▶ [Document section]
##############################
In case 1 I would expect to have identified and unidentified albums all lead to individual works for each Ballad.
In case 2 I would either need to change my Ballad tagging to a combined op.10 or I would set the composition to “prefer file” on my identified albums, giving me a consistent picture across identified and unidentified albums.
I also could merge compositions, but as far as I understand merging it only would make sense to merge my single track works into the Ballads (4), op.10 composition and not vice versa. I can’t split the Ballads (4) op.10, can I?

But in fact what I see is a mix of Variant 1 and 2 for identified albums, combinded with my single Ballad work tags ffrom my unidentified albums…

If I follow Brians and Joels advice to just “sit and wait” for Roons metadata to improve (and I am exagerating here on purpose, no offense intended), I’m moving from being consistent (based on my file tags) to being inconsistent for an unknown amount of time. I can’t be sure that the work attribution for identified albums will ever change, since it may not be seen as an inconsistency by a third party.

So what to do? That’s a dilemma I’m thinking about a lot at the moment.

Hi Brian. I Was not pointing out Discogs as a silver bullet. Just that crowdsource databases allready excists. Discogs and Musicbrainz are a perfect ecample of how the work in practice.

I was referring to volunteers,.not professionals. Most volunteers don’t want to spend 40 hours a week,.year in year out on collecting and curating metadata. That’s why you need many of them to make it work, otherwise it’s a dead end.
##############################
▶ [Supplied material]
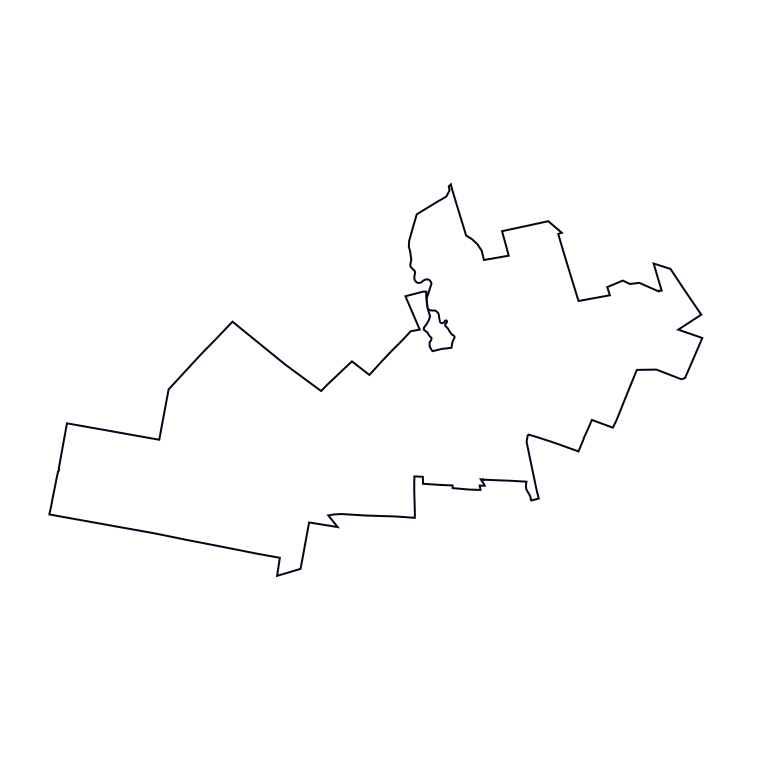 Bragadiru, Teleorman, Romania, rotated 191°
{"feature_id": "2599482B28400494535503", "entity_name": "Bragadiru", "entity_type": "district", "adm_level": 2, "iso_a3": "ROU", "parent_name": "Romania", "parent_adm1": "Teleorman", "projection": "robinson", "projection_center": [25.524, 43.753], "detail": "fine", "context": "isolated", "style": "outline", "palette": "ink", "viewbox_px": 768, "rotation_deg": 191, "n_neighbors": 0, "source": "geoboundaries", "source_scale": "gbopen_adm2", "svg_char_len": 4109}
<svg xmlns="http://www.w3.org/2000/svg" viewBox="0 0 768 768"><g transform="rotate(191 384 384)"><path d="M244.9,570.1L252.2,574.2L253.7,575.2L278.9,564.4L297.2,556.6L296.4,554.7L294.8,551.5L287.9,537.6L286.1,533.7L297.2,529.5L308.2,525.3L309.6,524.8L313.4,533.3L318.8,538.9L325.3,543.0L331.7,545.4L342.3,565.3L348.6,577.2L353.9,587.3L356.5,592.7L358.1,590.3L356.6,586.6L358.5,580.1L360.9,577.8L365.3,574.1L384.2,556.9L385.6,541.9L386.6,529.1L385.8,523.4L383.7,519.4L380.9,511.0L380.9,509.4L381.0,506.7L380.8,505.5L380.5,504.7L380.1,504.0L378.9,503.1L377.2,501.9L376.0,501.3L375.5,500.8L375.0,500.1L374.8,499.3L374.7,497.9L374.7,495.4L374.6,494.2L374.2,493.1L373.5,491.6L372.7,490.9L371.9,490.4L371.2,490.0L370.2,489.8L369.1,489.8L368.0,490.2L367.3,490.6L366.5,491.3L364.9,493.2L363.4,494.3L362.3,494.8L361.2,495.0L360.6,495.0L359.9,494.9L359.1,494.5L358.2,493.9L357.2,492.9L356.8,492.1L356.6,491.5L356.6,491.1L356.7,490.4L357.0,487.9L357.4,484.3L357.8,480.9L358.2,478.4L358.3,477.2L358.3,475.9L358.0,474.8L356.9,470.6L356.2,468.6L355.7,467.2L355.2,466.4L354.7,465.9L353.9,465.6L352.9,465.3L351.8,465.2L350.6,465.3L348.6,465.8L347.8,465.7L346.9,465.5L345.8,465.0L344.9,464.4L344.0,463.5L343.5,462.6L343.0,461.1L342.0,458.2L340.9,455.8L340.6,455.4L340.3,455.1L339.8,454.9L339.5,454.8L339.1,454.8L338.5,454.8L338.1,454.9L337.6,455.3L337.0,455.8L336.7,456.3L336.4,457.0L336.3,457.5L336.0,457.9L335.7,458.1L335.3,458.2L334.9,458.2L334.5,458.1L334.2,457.7L334.1,457.4L334.1,456.8L334.2,456.2L334.5,455.5L335.1,454.7L335.3,454.0L335.2,453.4L335.0,452.9L334.3,452.3L332.5,451.2L331.3,450.2L330.4,448.9L328.9,447.4L326.9,445.7L326.0,445.2L325.0,444.9L324.4,444.5L324.0,444.1L323.7,443.6L323.6,443.2L323.7,442.8L324.0,441.6L324.4,440.2L324.7,438.6L324.8,437.1L324.7,432.4L334.1,429.4L341.5,426.0L342.7,425.5L343.4,426.2L344.3,427.2L346.3,429.4L347.2,433.5L346.0,436.4L346.1,438.2L346.7,438.6L349.1,440.4L351.1,442.8L355.2,444.8L355.6,446.8L353.6,451.0L352.2,455.1L351.7,459.2L356.0,467.3L359.2,477.5L360.1,482.7L363.1,482.2L368.7,479.5L379.7,474.2L359.3,444.2L367.8,440.9L371.6,434.8L376.5,427.2L382.6,418.3L390.6,405.7L393.3,401.2L400.1,390.1L419.8,400.1L439.6,372.4L444.4,365.1L484.6,384.2L538.7,413.1L543.3,415.6L544.6,416.3L557.2,396.6L569.4,378.1L594.4,337.6L594.0,286.4L687.7,284.9L687.3,252.5L687.1,238.6L686.7,238.2L686.6,237.8L686.5,237.5L686.6,237.2L686.7,236.8L687.0,236.5L687.2,236.2L687.3,235.9L687.2,235.1L687.3,233.8L687.4,227.1L687.4,222.8L687.4,217.0L687.5,211.9L687.5,207.1L687.4,201.0L687.5,196.2L687.6,193.2L687.6,192.6L687.6,192.1L663.5,192.4L656.4,192.5L581.1,193.6L548.2,193.3L500.8,193.3L478.4,193.2L475.7,193.2L453.1,193.5L452.3,175.3L430.7,186.6L430.7,197.5L431.0,221.6L431.1,233.8L402.2,234.7L413.6,244.4L407.5,246.6L401.2,248.2L376.9,251.4L347.2,256.2L328.2,258.5L329.0,262.8L330.6,270.1L333.7,283.8L335.4,292.5L336.5,299.1L332.5,299.7L328.1,300.3L326.7,293.5L314.9,295.0L309.4,295.7L297.3,297.5L296.7,294.9L290.9,295.5L285.3,296.1L281.4,296.5L279.7,296.7L269.1,298.4L270.7,302.6L265.8,303.3L266.8,304.9L269.4,307.4L270.8,308.9L269.1,309.2L268.8,309.2L268.5,309.3L268.3,309.5L267.6,308.8L265.5,309.5L264.1,309.7L262.5,309.9L240.3,313.3L236.5,313.8L225.5,315.3L225.5,314.0L225.3,311.6L225.2,310.4L224.9,309.7L224.6,308.9L224.5,308.5L224.4,308.2L224.1,307.7L223.6,307.1L222.9,306.3L222.3,305.4L220.7,303.8L219.1,301.7L218.4,300.5L218.0,299.3L217.9,298.8L217.9,298.5L217.0,297.8L210.4,301.0L210.2,301.1L211.2,303.0L212.2,305.3L213.2,307.3L216.4,314.8L220.7,325.1L227.3,340.7L233.0,354.5L233.1,360.9L232.3,361.9L224.9,361.2L220.6,360.7L209.2,359.3L202.9,358.4L180.2,354.9L177.8,366.6L177.3,370.2L176.7,372.7L176.2,374.5L174.1,383.7L173.1,388.4L151.0,384.8L148.8,393.1L147.5,399.7L145.6,409.8L143.4,421.2L138.5,446.1L134.2,447.0L119.3,450.1L93.1,445.4L89.7,447.2L89.3,448.8L80.3,489.9L105.5,493.5L85.8,512.6L108.6,535.2L124.7,551.6L133.5,552.7L142.3,553.7L135.8,541.1L129.2,528.6L132.0,528.0L132.1,527.3L152.7,532.0L161.7,529.1L169.3,531.1L183.4,521.7L179.2,514.2L208.9,502.6L222.6,528.3L231.6,545.2L241.6,564.5L238.3,566.4L244.9,570.1Z" fill="none" stroke="#020617" stroke-width="2"/></g></svg>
##############################
▶ [Challenges]
**a)** From the forum thread about tagging works in album metadata, copy the stretch from "But in fact" through "at the moment." word for word.
**b)** Write the next part of the forum thread about tagging works in album metadata, picking up right after its last sentence.

▶ [Results by task]
**a)**
But in fact what I see is a mix of Variant 1 and 2 for identified albums, combinded with my single Ballad work tags ffrom my unidentified albums…

If I follow Brians and Joels advice to just “sit and wait” for Roons metadata to improve (and I am exagerating here on purpose, no offense intended), I’m moving from being consistent (based on my file tags) to being inconsistent for an unknown amount of time. I can’t be sure that the work attribution for identified albums will ever change, since it may not be seen as an inconsistency by a third party.

So what to do? That’s a dilemma I’m thinking about a lot at the moment.

**b)**
From my seat, there are significant problems with these databases, not least the fact that, in spite of “guidelines”, there is a huge amount of rubbish and far too many inaccuracies. There are simply too many contributors who do not know what they are doing, who enter bad metadata, who don’t follow the guidelines when they exist; and the guidelines are often lacking in some important areas.

1 Like

Brian, I think you made a pretty good case for folder browsing there. Just sayin’.

Klaus, I’m afraid I have nothing to add. (So then why am I posting? :wink: ) My original point was that it doesn’t matter all that much which choice is made; there just needs to be a choice, consistently employed. I’ll modify that now to say that the choice that makes life easier (and more flexible) for the user is preferred.

But whatever. The problem, as you note, is inadequate metadata for less-common genres (and, surely, less common music generally). Roon is working on improving metadata–they say that often, an I trust them–but they also insist that there is no adequate source, and that they are not in a position to create one, either through crowdsourcing or directly. Lots of people saying it can’t be done.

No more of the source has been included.